Series of Brighton & Hove bus routes

Breeze is a brand name given to a group of three tourist-oriented bus routes, numbered 77, 78 and 79, operated by the Brighton & Hove bus company. The routes operate under the slogan "breeze up to the Downs and beyond" and link the city of Brighton with three popular countryside destinations within the South Downs National Park – respectively Devil's Dyke, Stanmer Village and Ditchling Beacon.

All three routes are funded, either partly or fully, by the Brighton and Hove City Council; route 77 also receives funding from the National Trust. In February 2024, the city council proposed withdrawing its subsidies for routes 77 and 79; the following month it announced that these routes would continue to receive funding for an additional year, after which they would have to operate on a commercial basis.

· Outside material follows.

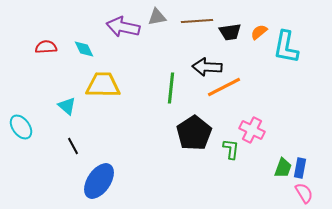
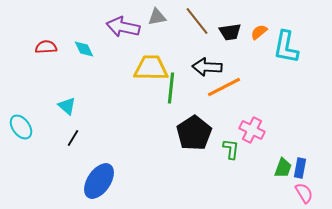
brown line: rotated 56 degrees clockwise
yellow trapezoid: moved 48 px right, 17 px up
black line: moved 8 px up; rotated 60 degrees clockwise
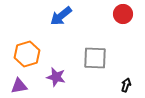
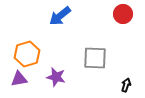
blue arrow: moved 1 px left
purple triangle: moved 7 px up
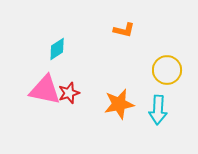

As of 2018, each of the three routes had ridership levels of under 300,000 passengers annually.

== Breeze 77 ==
Route 77 connects Brighton's city centre with Devil's Dyke – a dry valley in West Sussex managed by National Trust.

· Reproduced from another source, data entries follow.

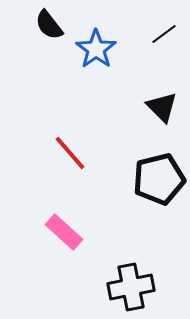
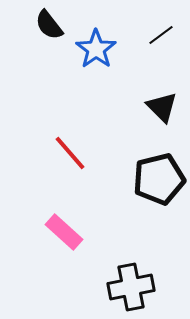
black line: moved 3 px left, 1 px down
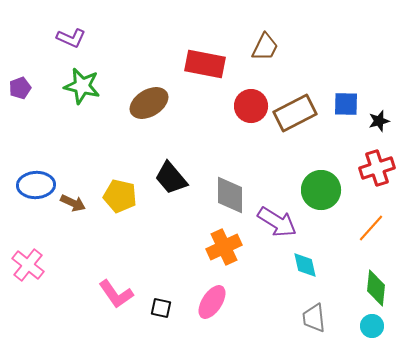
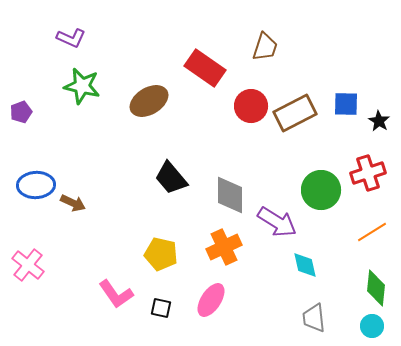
brown trapezoid: rotated 8 degrees counterclockwise
red rectangle: moved 4 px down; rotated 24 degrees clockwise
purple pentagon: moved 1 px right, 24 px down
brown ellipse: moved 2 px up
black star: rotated 25 degrees counterclockwise
red cross: moved 9 px left, 5 px down
yellow pentagon: moved 41 px right, 58 px down
orange line: moved 1 px right, 4 px down; rotated 16 degrees clockwise
pink ellipse: moved 1 px left, 2 px up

Within the city centre, the route runs in a large one-way loop, stopping at Brighton station, the Clock Tower, the Old Steine, Palace Pier, the Brighton i360 and Churchill Square before returning to the Clock Tower and Brighton station. North of the station, buses run mostly along Dyke Road, via the suburbs of Seven Dials, Prestonville, and the western edge of Westdene.

Route 77's service pattern varies depending on time of year. Between October and March, buses run approximately every 75 minutes each way on weekends only; from April to September, the frequency increases to every 45 minutes, while in the peak summer season, services run daily.

== Breeze 78 ==
Route 78 links Brighton's Old Steine with Stanmer – a small village within Brighton and Hove largely untouched by modern developments, situated well within the grade II listed local nature reserve of Stanmer Park. The route runs along Lewes Road, via the neighbourhoods of Elm Grove and Moulsecoomb.

The 78 is the only Breeze route to operate daily throughout the year. Buses run approximately every 70 minutes each way on all days, though services start later in the day on weekends.

== Breeze 79 ==
Route 79 operates between central Brighton and Ditchling Beacon – the highest point in East Sussex and the third-highest summit of the South Downs, at 248 metres above sea level. The route also passes close to the historic Hollingbury Hillfort, a scheduled monument located in Wild Park.

The route runs in a one-way loop in the city centre, serving the Old Steine, the Clock Tower, Brighton station and North Laine. Otherwise, it mostly follows Ditchling Road, running via the neighbourhoods of Round Hill, Fiveways, and the eastern edge of Hollingbury.

Buses on this route run every 70 minutes each way on Saturdays and Sundays year-round, with additional later services operating in the summer months. There is no weekday service.